Now I know I could have just tested between the blue wire (next to the yellow one, not the one to the capacitor) and the bare silver earth wire. First for continuity to confirm the safety switch was closed, then for voltage as I heated the tip of the thermocouple.

But I was sure the themocouple was bad because the heater ignited fine and burned until I released the knob and hence the TC bypass. This was after I repositioned the heater that I had trouble. The first run was perfect - it ignited and ran on the first try. Now I'll get the propane tank and test again with an eye on the relay and the yellow lead to the control valve.

Summary

My takeaway from this exercise is that this unit is not particularly serviceable, due to the singular lack of accessibility to that one motor mount screw.

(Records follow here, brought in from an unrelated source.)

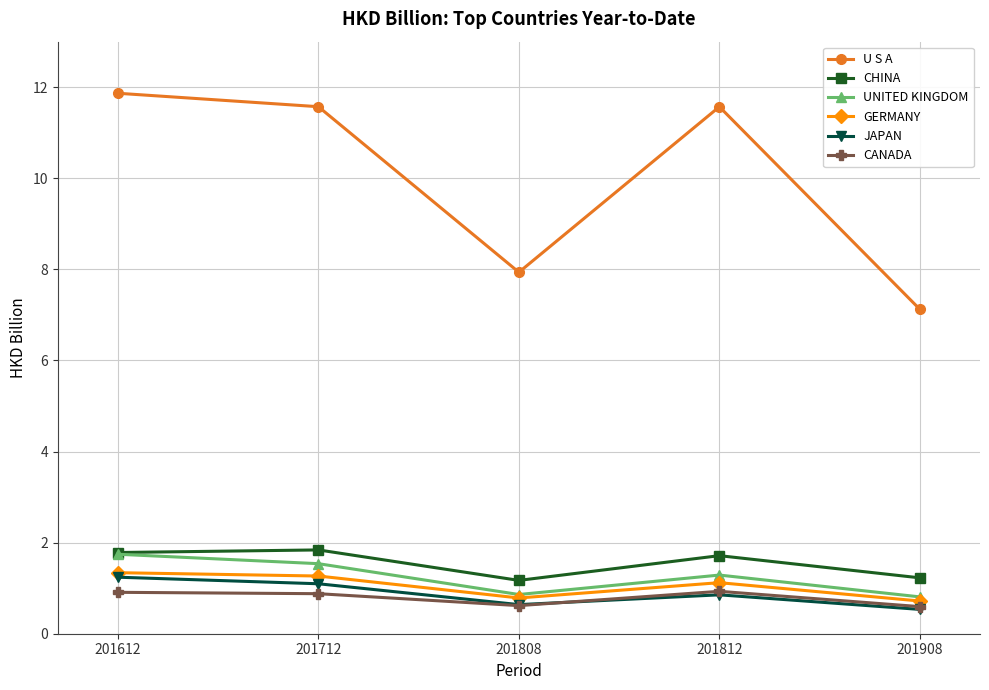

Which series has the widest spread of values?

U S A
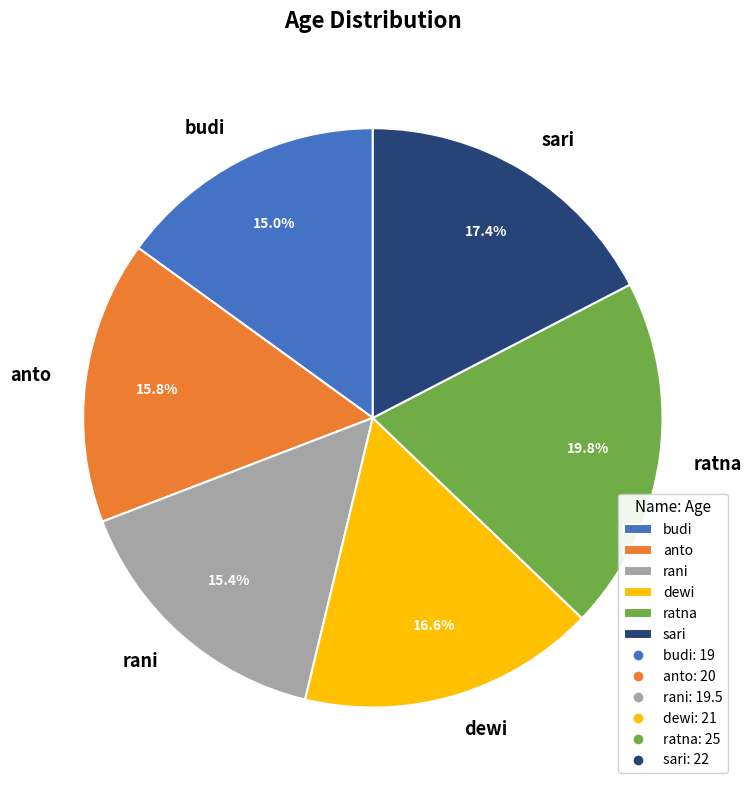

To the nearest percent, what is the difference between the dewi and rani slice percentages?

1%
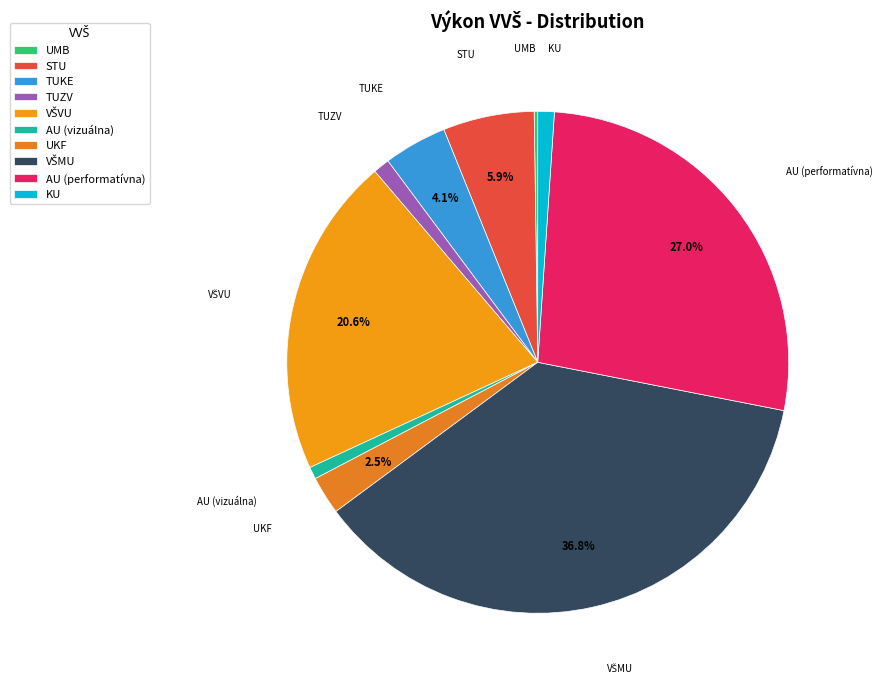

Approximately how many times larger is the value at AU (vizuálna) compared to UKF?

0.3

The component layout could have been a little better, but it's generally good, and not a mess of dodgy soldering and wire splices. Virtually all of the screws were the short black sheet metal screws. Exceptions were the machine screw and nut that secures the capacitor, and the small silver screws for the safety switch.

Recap

I spent more time troubleshooting the heater and diagramming the PC board (next post).

When I back-probe CN4 the blue lead shows the thermocouple (TC) generates at around 20mV or more after several seconds. The yellow lead which is connected to the blue TC lead via the relay contacts may only show only 4-5mA. I did not see a matching differential voltage across the leads (?!). The resistance across the pins (with cable disconnected) is consistently 200mΩ. The relay's spec for contact resistance is ≤ 100mΩ. I removed and inspected the spring contacts from the connector housing - both looked good.

I resoldered a number of pins, sometimes removing the old solder, not that any solder joints were looking problematic. The heater is still very sensitive to tapping on the base, or removal of the meter probe from the connector. The relay coil is getting 11.9Vdc. So I suspect the relay could be a little better, but the unit is usable as is, with an occasional tap here and there.